The Climber/Belayer Relationship

Hot Air Balloon

 

 

The climber/belayer relationship is built on respect and trust. I mean, think about it, the belayer literally has the climber’s life in his hands.

Over my career, I have chosen to climb mostly with the same few partners, people who I trust to do what they need to do, so I can do what I need to do while I’m on the wall.

Many of my partnerships run the length of the season, or several seasons. We are together several days a week, and watch each other progress on our projects. We get to know our partners very well. We see their development, know the sequences of their routes, know when they clip, how much slack they want in the rope, where they struggle, where their high point is.

Though in many respects sport climbing is a solo venture, that is, you are on the wall doing the route yourself, it should be considered a team effort. You couldn’t do what you do without your belayer.

During epic dogging sessions, the team moves as one. It is a series of quick commands, shouting back and forth between the two so that they are able to manage the rope together.

“Take … Slack … I’m in D … Clipping up … Climbing … Okay, I’m on … I’m off … I’m going to jug up … Dirt.”

I can tell I’ve been with a partner a long time when half the commands are intuited, based on their style. You know what they are going to do and what they need.

When I am climbing with new or unfamiliar people, I’m always a little more hesitant to do a hard move, not as comfortable; I am distracted, and focused more on what they are going to do, rather than doing what I need to do. Are they going to short-rope me during the crux clip? Are they paying attention? All of these concerns can get in your head and undermine your performance.

Trust builds over time, over the course of several successful months or seasons climbing together. This trust is key because when your mind is free, when you don’t have to worry about rope management and what your belayer is doing, you can focus all of your attention on the movement, on breathing, on trying to send, on doing your job.

Mutual respect is a key component of a successful climber/belayer relationship.

I don’t shout at my partners, or call them names because they won’t do a move. I don’t make them feel bad if they need to top-rope their projects so they feel more comfortable leading the sketchy run-out sections. I understand and respect why they do it, because I do it too. I make sure they feel comfortable so they can be successful.

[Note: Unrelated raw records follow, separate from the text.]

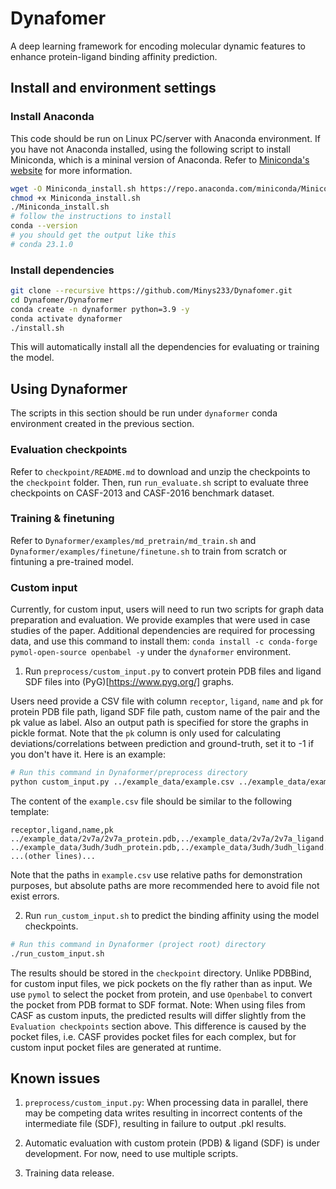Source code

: # Dynafomer

A deep learning framework for encoding molecular dynamic features to enhance protein-ligand binding affinity prediction.


## Install and environment settings

### Install Anaconda
This code should be run on Linux PC/server with Anaconda environment. If you have not Anaconda installed, using the following script to install Miniconda, which is a mininal version of Anaconda. Refer to [Miniconda's website](https://docs.conda.io/en/latest/miniconda.html) for more information.

```bash
wget -O Miniconda_install.sh https://repo.anaconda.com/miniconda/Miniconda3-latest-Linux-x86_64.sh
chmod +x Miniconda_install.sh
./Miniconda_install.sh
# follow the instructions to install
conda --version
# you should get the output like this
# conda 23.1.0
```

### Install dependencies
```bash
git clone --recursive https://github.com/Minys233/Dynafomer.git
cd Dynafomer/Dynaformer
conda create -n dynaformer python=3.9 -y
conda activate dynaformer
./install.sh
```
This will automatically install all the dependencies for evaluating or training the model.

## Using Dynaformer
The scripts in this section should be run under `dynaformer` conda environment created in the previous section.

### Evaluation checkpoints
Refer to `checkpoint/README.md` to download and unzip the checkpoints to the `checkpoint` folder. Then, run `run_evaluate.sh` script to evaluate three checkpoints on CASF-2013 and CASF-2016 benchmark dataset.

### Training & finetuning
Refer to `Dynaformer/examples/md_pretrain/md_train.sh` and `Dynaformer/examples/finetune/finetune.sh` to train from scratch or fintuning a pre-trained model.

### Custom input
Currently, for custom input, users will need to run two scripts for graph data preparation and evaluation. We provide examples that were used in case studies of the paper. Additional dependencies are required for processing data, and use this command to install them: `conda install -c conda-forge pymol-open-source openbabel -y` under the `dynaformer` environment.

1. Run `preprocess/custom_input.py` to convert protein PDB files and ligand SDF files into (PyG)[https://www.pyg.org/] graphs. 

Users need provide a CSV file with column `receptor`, `ligand`, `name` and `pk` for protein PDB file path, ligand SDF file path, custom name of the pair and the pk value as label. Also an output path is specified for store the graphs in pickle format. Note that the `pk` column is only used for calculating deviations/correlations between prediction and ground-truth, set it to -1 if you don't have it. Here is an example:

```bash
# Run this command in Dynaformer/preprocess directory
python custom_input.py ../example_data/example.csv ../example_data/example.pkl
```

The content of the `example.csv` file should be similar to the following template:
```csv
receptor,ligand,name,pk
../example_data/2v7a/2v7a_protein.pdb,../example_data/2v7a/2v7a_ligand.sdf,2v7a,8.30
../example_data/3udh/3udh_protein.pdb,../example_data/3udh/3udh_ligand.sdf,3udh,2.85
...(other lines)...
```

Note that the paths in `example.csv` use relative paths for demonstration purposes, but absolute paths are more recommended here to avoid file not exist errors.

2. Run `run_custom_input.sh` to predict the binding affinity using the model checkpoints.

```bash
# Run this command in Dynaformer (project root) directory
./run_custom_input.sh
```

The results should be stored in the `checkpoint` directory. Unlike PDBBind, for custom input files, we pick pockets on the fly rather than as input. We use `pymol` to select the pocket from protein, and use `Openbabel` to convert the pocket from PDB format to SDF format. Note: When using files from CASF as custom inputs, the predicted results will differ slightly from the `Evaluation checkpoints` section above. This difference is caused by the pocket files, i.e. CASF provides pocket files for each complex, but for custom input pocket files are generated at runtime.


## Known issues

1. `preprocess/custom_input.py`: When processing data in parallel, there may be competing data writes resulting in incorrect contents of the intermediate file (SDF), resulting in failure to output .pkl results.

2. Automatic evaluation with custom protein (PDB) & ligand (SDF) is under development. For now, need to use multiple scripts.

3. Training data release.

If someone sketches you out, don’t climb with them. They have your life in their hands. If someone is toxic and gets you down (or worse, tries to tear you down), find someone else who is positive and gets you psyched.

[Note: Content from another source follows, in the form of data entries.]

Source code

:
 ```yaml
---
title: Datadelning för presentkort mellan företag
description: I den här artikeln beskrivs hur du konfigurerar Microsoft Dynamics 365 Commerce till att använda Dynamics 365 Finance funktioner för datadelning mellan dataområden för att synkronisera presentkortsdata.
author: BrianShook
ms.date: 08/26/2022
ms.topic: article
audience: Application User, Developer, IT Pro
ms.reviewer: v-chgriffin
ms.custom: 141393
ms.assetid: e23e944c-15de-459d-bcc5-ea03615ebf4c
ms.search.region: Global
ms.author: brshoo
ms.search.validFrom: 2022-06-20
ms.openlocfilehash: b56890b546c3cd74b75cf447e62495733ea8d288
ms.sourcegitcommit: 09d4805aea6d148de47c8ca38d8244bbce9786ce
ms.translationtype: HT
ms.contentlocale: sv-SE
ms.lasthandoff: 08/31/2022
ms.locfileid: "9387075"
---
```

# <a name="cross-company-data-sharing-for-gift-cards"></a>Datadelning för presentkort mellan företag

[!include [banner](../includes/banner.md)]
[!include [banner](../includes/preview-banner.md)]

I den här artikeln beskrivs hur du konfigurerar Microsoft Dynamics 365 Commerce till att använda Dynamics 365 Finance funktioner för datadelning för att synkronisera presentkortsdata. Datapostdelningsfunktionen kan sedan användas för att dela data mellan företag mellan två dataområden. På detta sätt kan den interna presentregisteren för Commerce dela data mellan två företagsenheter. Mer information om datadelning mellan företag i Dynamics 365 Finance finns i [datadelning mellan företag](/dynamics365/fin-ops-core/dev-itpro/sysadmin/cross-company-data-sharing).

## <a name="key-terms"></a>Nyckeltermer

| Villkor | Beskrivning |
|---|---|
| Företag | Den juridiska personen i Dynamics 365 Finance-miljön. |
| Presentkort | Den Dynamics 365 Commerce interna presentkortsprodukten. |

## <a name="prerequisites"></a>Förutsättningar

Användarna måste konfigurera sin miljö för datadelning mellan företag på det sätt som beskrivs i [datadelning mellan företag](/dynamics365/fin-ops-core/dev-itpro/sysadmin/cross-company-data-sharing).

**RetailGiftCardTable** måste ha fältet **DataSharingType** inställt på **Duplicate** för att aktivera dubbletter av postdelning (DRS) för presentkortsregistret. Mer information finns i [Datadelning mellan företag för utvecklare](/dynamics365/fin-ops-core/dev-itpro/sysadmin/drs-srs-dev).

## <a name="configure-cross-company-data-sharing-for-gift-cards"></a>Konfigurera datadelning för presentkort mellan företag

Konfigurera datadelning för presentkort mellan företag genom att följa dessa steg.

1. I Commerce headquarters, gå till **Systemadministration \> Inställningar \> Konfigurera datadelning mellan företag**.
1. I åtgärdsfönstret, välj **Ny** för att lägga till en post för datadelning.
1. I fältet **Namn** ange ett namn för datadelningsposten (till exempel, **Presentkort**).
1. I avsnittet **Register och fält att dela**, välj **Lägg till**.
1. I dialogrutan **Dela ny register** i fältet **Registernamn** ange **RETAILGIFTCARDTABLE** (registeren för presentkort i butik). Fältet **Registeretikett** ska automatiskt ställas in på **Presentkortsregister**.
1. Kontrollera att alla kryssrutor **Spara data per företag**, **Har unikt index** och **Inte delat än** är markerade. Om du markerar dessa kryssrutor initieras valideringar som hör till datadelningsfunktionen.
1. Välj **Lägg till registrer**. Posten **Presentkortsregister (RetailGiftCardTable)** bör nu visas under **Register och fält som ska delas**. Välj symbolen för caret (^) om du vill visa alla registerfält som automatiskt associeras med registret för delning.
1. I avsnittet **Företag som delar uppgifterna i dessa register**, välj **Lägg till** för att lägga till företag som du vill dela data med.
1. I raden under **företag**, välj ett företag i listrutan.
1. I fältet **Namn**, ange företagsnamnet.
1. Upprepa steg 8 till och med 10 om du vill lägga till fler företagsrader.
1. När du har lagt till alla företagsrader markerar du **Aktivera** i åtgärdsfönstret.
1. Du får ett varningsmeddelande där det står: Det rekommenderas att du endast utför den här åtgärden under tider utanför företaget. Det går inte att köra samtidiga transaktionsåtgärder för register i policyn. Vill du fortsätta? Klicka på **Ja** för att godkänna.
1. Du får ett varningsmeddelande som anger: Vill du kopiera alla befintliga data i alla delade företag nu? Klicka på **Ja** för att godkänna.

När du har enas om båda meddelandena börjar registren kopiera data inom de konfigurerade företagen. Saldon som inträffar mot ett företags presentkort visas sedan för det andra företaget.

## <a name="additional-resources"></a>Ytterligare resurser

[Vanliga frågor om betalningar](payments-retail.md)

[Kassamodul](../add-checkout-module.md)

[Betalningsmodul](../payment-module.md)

I love this line from Marie Forleo: “Respect is something that you bring.”

Respect is the attitude you have, and all the ways that you demonstrate that attitude to yourself and to everyone around you. It is action.

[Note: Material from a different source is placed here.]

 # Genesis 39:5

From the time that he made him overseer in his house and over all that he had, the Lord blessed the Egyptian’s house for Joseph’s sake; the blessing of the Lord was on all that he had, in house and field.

Respect can be given away freely, it doesn’t cost you a thing to give it. Respect is the foundation of trust, which is earned over time.

These sorts of dynamics aren’t just on the wall, or in life and death situations, they exist at home and at work.

Ask yourself, are you bringing respect for yourself and others? Are you behaving in a way other people can trust? If you aren’t bringing these things, why would you expect it from anyone else first?